3. En nuestras iglesias aparece la cruz suspendida del arco de triunfo, en la nave central. Los cristianos vienen aquí a orar y a buscar fuerza. ¿Qué oran, qué piden? Que venga la cruz sobre ellos y sobre los suyos. Pero ¿es esto, son realmente las enseñanzas de la cruz las que ellos se apropian? “¡Ah, si conocierais el don de Dios!” (Jn. 4, 10). Comprendemos todavía muy poco de la cruz. No miramos más que a la cruz, no a la resurrección; solo a la aflicción, a la pobreza, a la persecución, no a la “bienaventuranza”: “Bienaventurados los pobres, bienaventurados los que lloran, bienaventurados los que sufren persecución” (Mt. 5, 3 sg.). ¡Qué pobres estamos todavía del Espíritu de Cristo! ¡Qué poco iluminados!
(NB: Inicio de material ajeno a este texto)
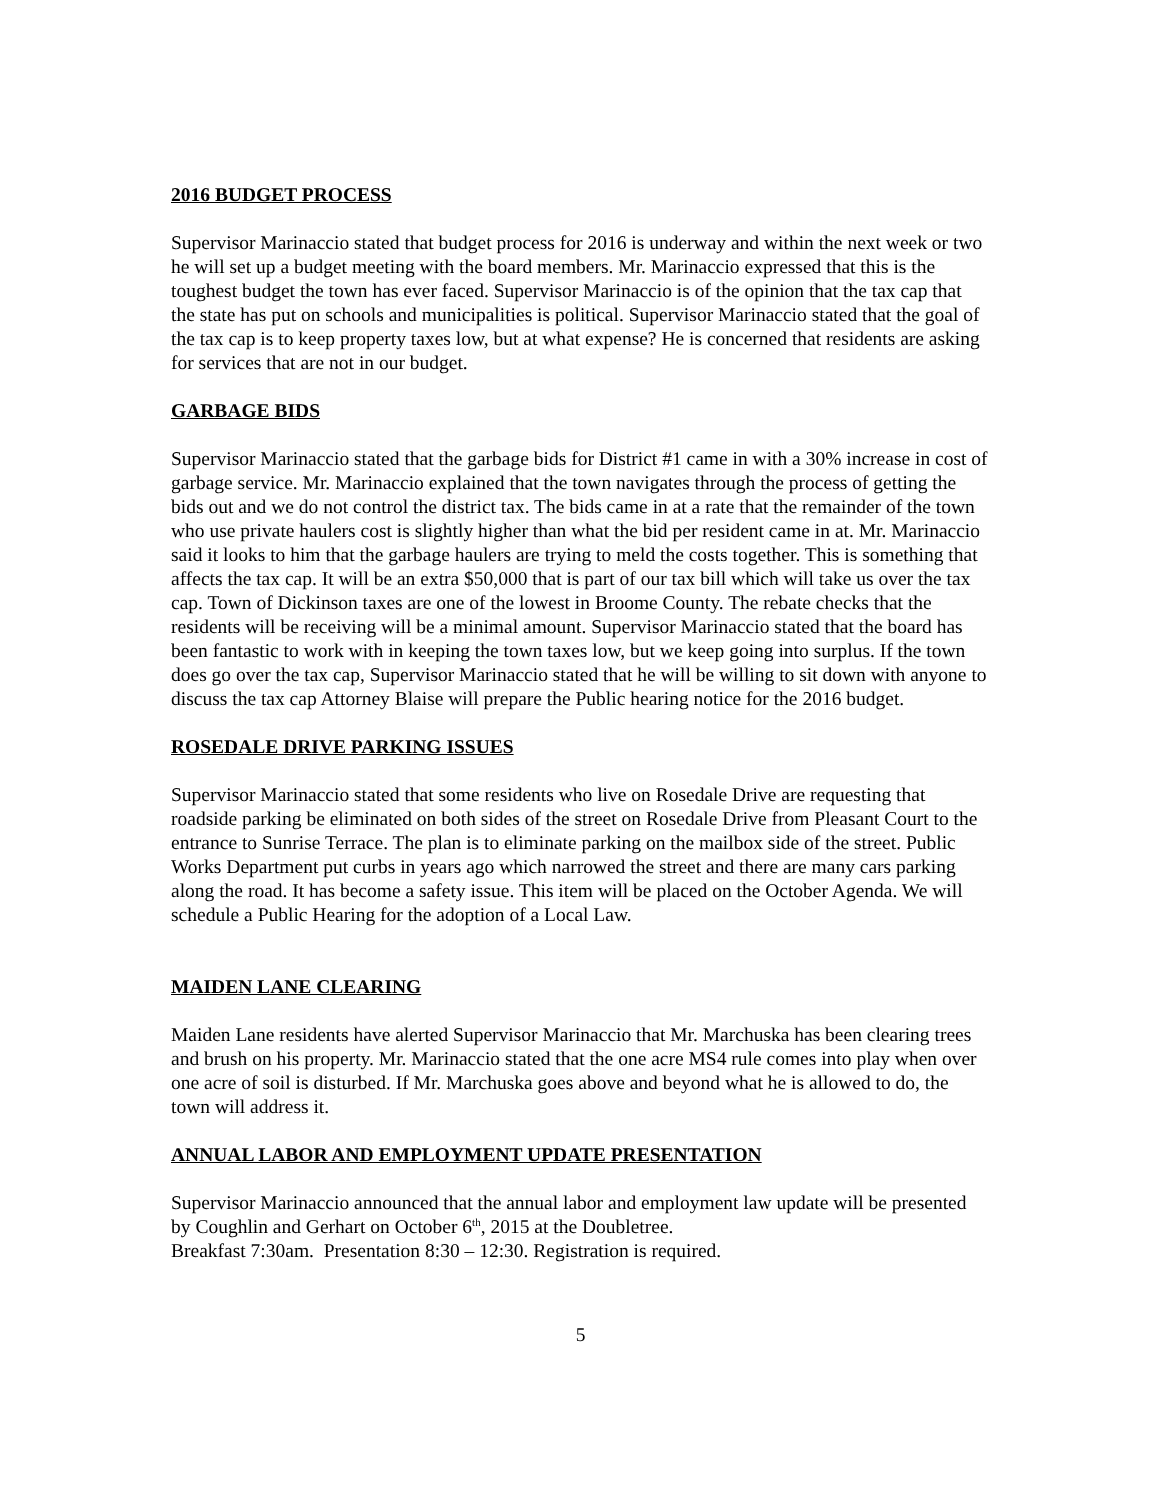2016 BUDGET PROCESS
Supervisor Marinaccio stated that budget process for 2016 is underway and within the next week or two he will set up a budget meeting with the board members. Mr. Marinaccio expressed that this is the toughest budget the town has ever faced. Supervisor Marinaccio is of the opinion that the tax cap that the state has put on schools and municipalities is political. Supervisor Marinaccio stated that the goal of the tax cap is to keep property taxes low, but at what expense? He is concerned that residents are asking for services that are not in our budget.
GARBAGE BIDS
Supervisor Marinaccio stated that the garbage bids for District #1 came in with a 30% increase in cost of garbage service. Mr. Marinaccio explained that the town navigates through the process of getting the bids out and we do not control the district tax. The bids came in at a rate that the remainder of the town who use private haulers cost is slightly higher than what the bid per resident came in at. Mr. Marinaccio said it looks to him that the garbage haulers are trying to meld the costs together. This is something that affects the tax cap. It will be an extra $50,000 that is part of our tax bill which will take us over the tax cap. Town of Dickinson taxes are one of the lowest in Broome County. The rebate checks that the residents will be receiving will be a minimal amount. Supervisor Marinaccio stated that the board has been fantastic to work with in keeping the town taxes low, but we keep going into surplus. If the town does go over the tax cap, Supervisor Marinaccio stated that he will be willing to sit down with anyone to discuss the tax cap Attorney Blaise will prepare the Public hearing notice for the 2016 budget.
ROSEDALE DRIVE PARKING ISSUES
Supervisor Marinaccio stated that some residents who live on Rosedale Drive are requesting that roadside parking be eliminated on both sides of the street on Rosedale Drive from Pleasant Court to the entrance to Sunrise Terrace. The plan is to eliminate parking on the mailbox side of the street. Public Works Department put curbs in years ago which narrowed the street and there are many cars parking along the road. It has become a safety issue. This item will be placed on the October Agenda. We will schedule a Public Hearing for the adoption of a Local Law.
MAIDEN LANE CLEARING
Maiden Lane residents have alerted Supervisor Marinaccio that Mr. Marchuska has been clearing trees and brush on his property. Mr. Marinaccio stated that the one acre MS4 rule comes into play when over one acre of soil is disturbed. If Mr. Marchuska goes above and beyond what he is allowed to do, the town will address it.
ANNUAL LABOR AND EMPLOYMENT UPDATE PRESENTATION
Supervisor Marinaccio announced that the annual labor and employment law update will be presented by Coughlin and Gerhart on October 6<sup>th</sup>, 2015 at the Doubletree.
Breakfast 7:30am. Presentation 8:30 – 12:30. Registration is required.
5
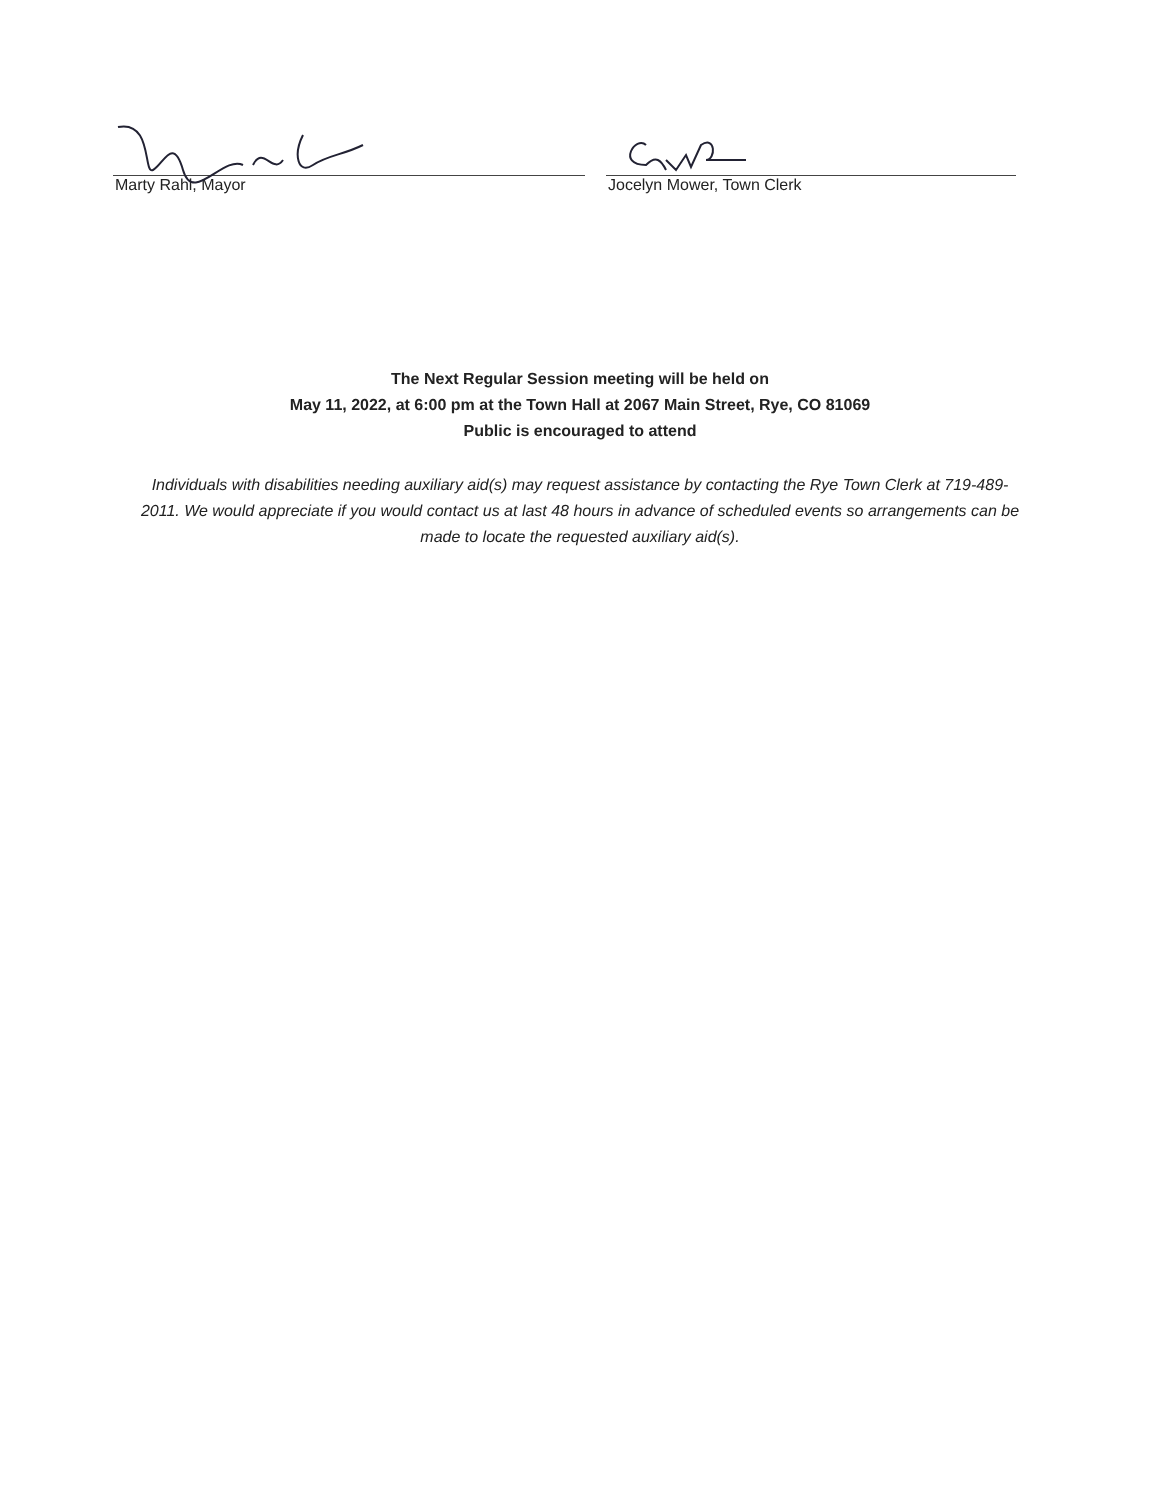Marty Rahl, Mayor Jocelyn Mower, Town Clerk
The Next Regular Session meeting will be held on
May 11, 2022, at 6:00 pm at the Town Hall at 2067 Main Street, Rye, CO 81069
Public is encouraged to attend
Individuals with disabilities needing auxiliary aid(s) may request assistance by contacting the Rye Town Clerk at 719-489-2011. We would appreciate if you would contact us at last 48 hours in advance of scheduled events so arrangements can be made to locate the requested auxiliary aid(s).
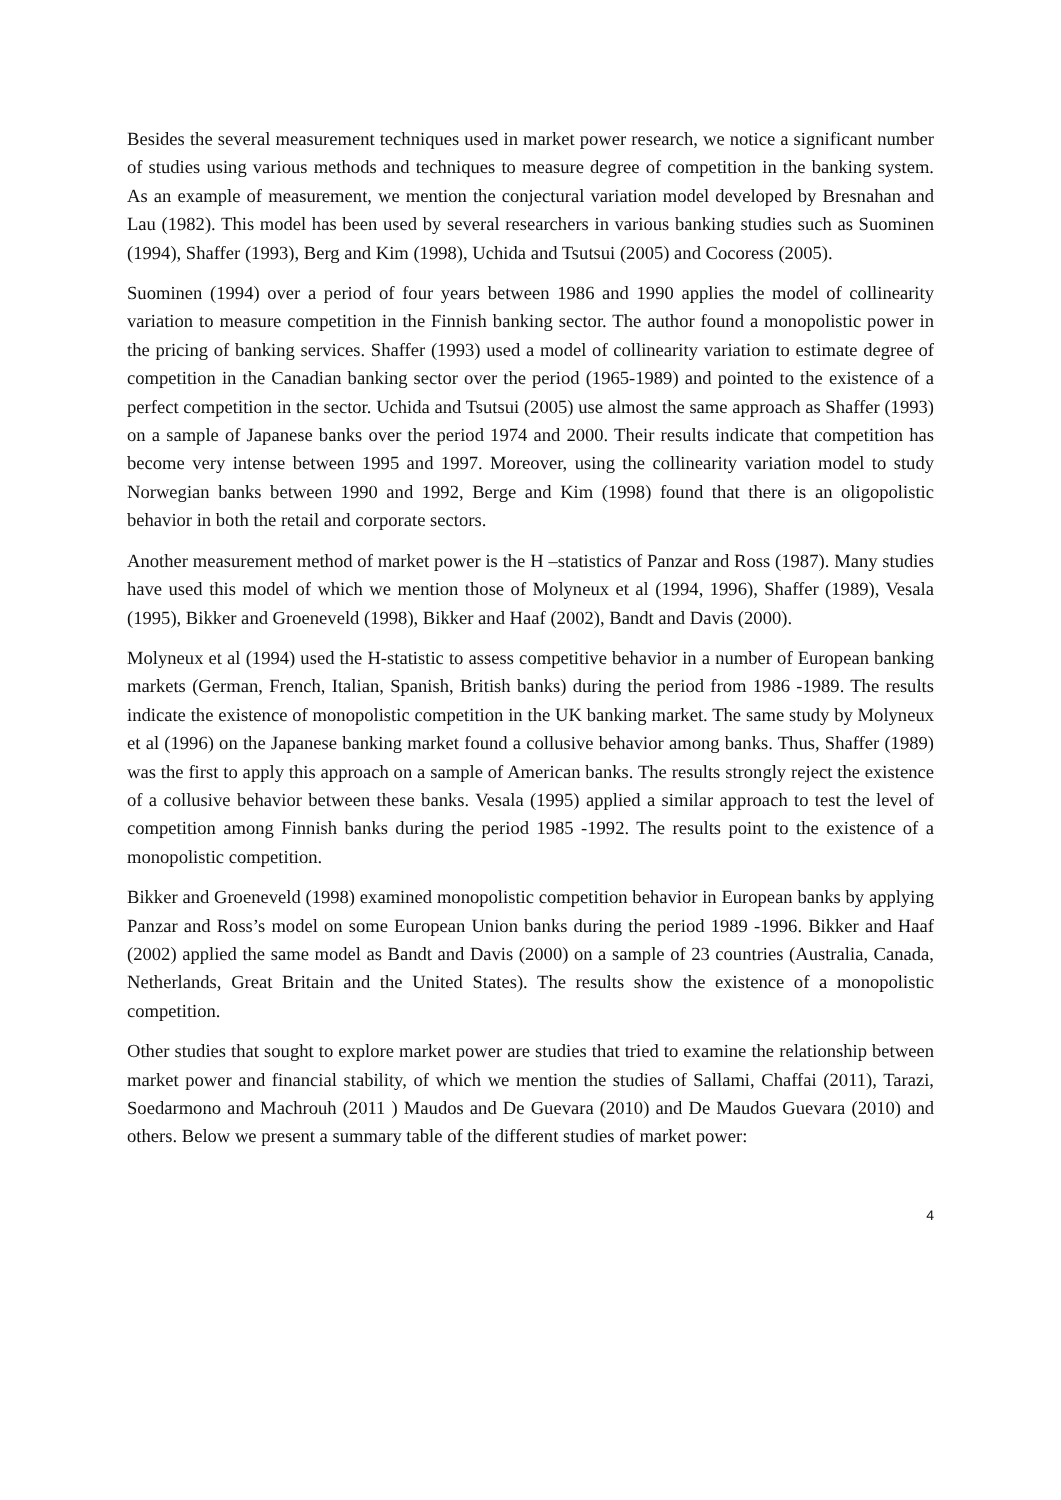Besides the several measurement techniques used in market power research, we notice a significant number of studies using various methods and techniques to measure degree of competition in the banking system. As an example of measurement, we mention the conjectural variation model developed by Bresnahan and Lau (1982). This model has been used by several researchers in various banking studies such as Suominen (1994), Shaffer (1993), Berg and Kim (1998), Uchida and Tsutsui (2005) and Cocoress (2005).
Suominen (1994) over a period of four years between 1986 and 1990 applies the model of collinearity variation to measure competition in the Finnish banking sector. The author found a monopolistic power in the pricing of banking services. Shaffer (1993) used a model of collinearity variation to estimate degree of competition in the Canadian banking sector over the period (1965-1989) and pointed to the existence of a perfect competition in the sector. Uchida and Tsutsui (2005) use almost the same approach as Shaffer (1993) on a sample of Japanese banks over the period 1974 and 2000. Their results indicate that competition has become very intense between 1995 and 1997. Moreover, using the collinearity variation model to study Norwegian banks between 1990 and 1992, Berge and Kim (1998) found that there is an oligopolistic behavior in both the retail and corporate sectors.
Another measurement method of market power is the H –statistics of Panzar and Ross (1987). Many studies have used this model of which we mention those of Molyneux et al (1994, 1996), Shaffer (1989), Vesala (1995), Bikker and Groeneveld (1998), Bikker and Haaf (2002), Bandt and Davis (2000).
Molyneux et al (1994) used the H-statistic to assess competitive behavior in a number of European banking markets (German, French, Italian, Spanish, British banks) during the period from 1986 -1989. The results indicate the existence of monopolistic competition in the UK banking market. The same study by Molyneux et al (1996) on the Japanese banking market found a collusive behavior among banks. Thus, Shaffer (1989) was the first to apply this approach on a sample of American banks. The results strongly reject the existence of a collusive behavior between these banks. Vesala (1995) applied a similar approach to test the level of competition among Finnish banks during the period 1985 -1992. The results point to the existence of a monopolistic competition.
Bikker and Groeneveld (1998) examined monopolistic competition behavior in European banks by applying Panzar and Ross’s model on some European Union banks during the period 1989 -1996. Bikker and Haaf (2002) applied the same model as Bandt and Davis (2000) on a sample of 23 countries (Australia, Canada, Netherlands, Great Britain and the United States). The results show the existence of a monopolistic competition.
Other studies that sought to explore market power are studies that tried to examine the relationship between market power and financial stability, of which we mention the studies of Sallami, Chaffai (2011), Tarazi, Soedarmono and Machrouh (2011 ) Maudos and De Guevara (2010) and De Maudos Guevara (2010) and others. Below we present a summary table of the different studies of market power:
4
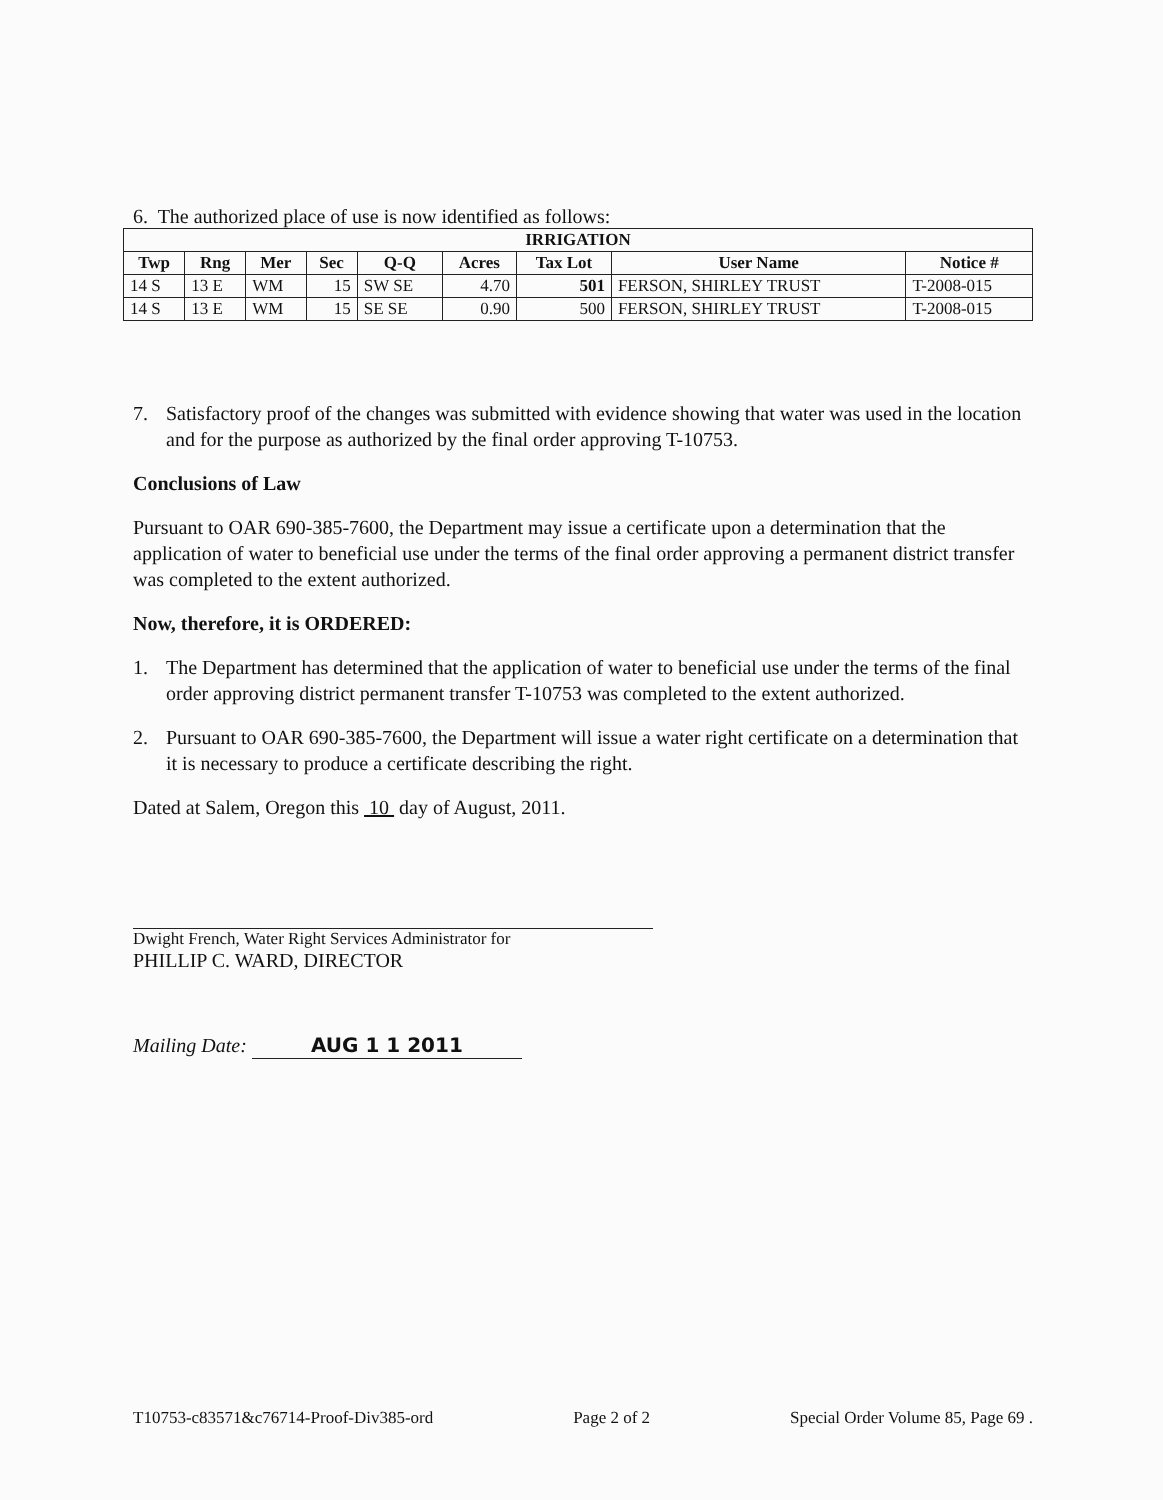6. The authorized place of use is now identified as follows:
| IRRIGATION | | | | | | | | |
| --- | --- | --- | --- | --- | --- | --- | --- | --- |
| Twp | Rng | Mer | Sec | Q-Q | Acres | Tax Lot | User Name | Notice # |
| 14 S | 13 E | WM | 15 | SW SE | 4.70 | 501 | FERSON, SHIRLEY TRUST | T-2008-015 |
| 14 S | 13 E | WM | 15 | SE SE | 0.90 | 500 | FERSON, SHIRLEY TRUST | T-2008-015 |
7. Satisfactory proof of the changes was submitted with evidence showing that water was used in the location and for the purpose as authorized by the final order approving T-10753.
Conclusions of Law
Pursuant to OAR 690-385-7600, the Department may issue a certificate upon a determination that the application of water to beneficial use under the terms of the final order approving a permanent district transfer was completed to the extent authorized.
Now, therefore, it is ORDERED:
1. The Department has determined that the application of water to beneficial use under the terms of the final order approving district permanent transfer T-10753 was completed to the extent authorized.
2. Pursuant to OAR 690-385-7600, the Department will issue a water right certificate on a determination that it is necessary to produce a certificate describing the right.
Dated at Salem, Oregon this 10 day of August, 2011.
Dwight French, Water Right Services Administrator for
PHILLIP C. WARD, DIRECTOR
Mailing Date: AUG 1 1 2011
T10753-c83571&c76714-Proof-Div385-ord Page 2 of 2 Special Order Volume 85, Page 69 .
Asistimos todos los días a la santa Misa. Allí contemplamos a Cristo en su pasión y muerte. Creemos firmemente que Él, con su pasión y muerte, salvó al mundo, nos abrió el cielo y nos mereció todas las gracias y la bienaventuranza eterna. Sin embargo, tan pronto como volvemos a casa, olvidamos todo lo que acabamos de ver en la santa Misa. No comprendemos el misterio del Crucificado y del Resucitado. “¡Oh necios! ¡Qué corazón más tardo para creer! ¿No convenía que Cristo padeciera y entrara así en su gloria?” (Lc. 24, 25 sg.). “Yo soy el Camino, la Verdad y la Vida” (Jn. 14, 6). ¡Señor, acrecienta nuestra fe!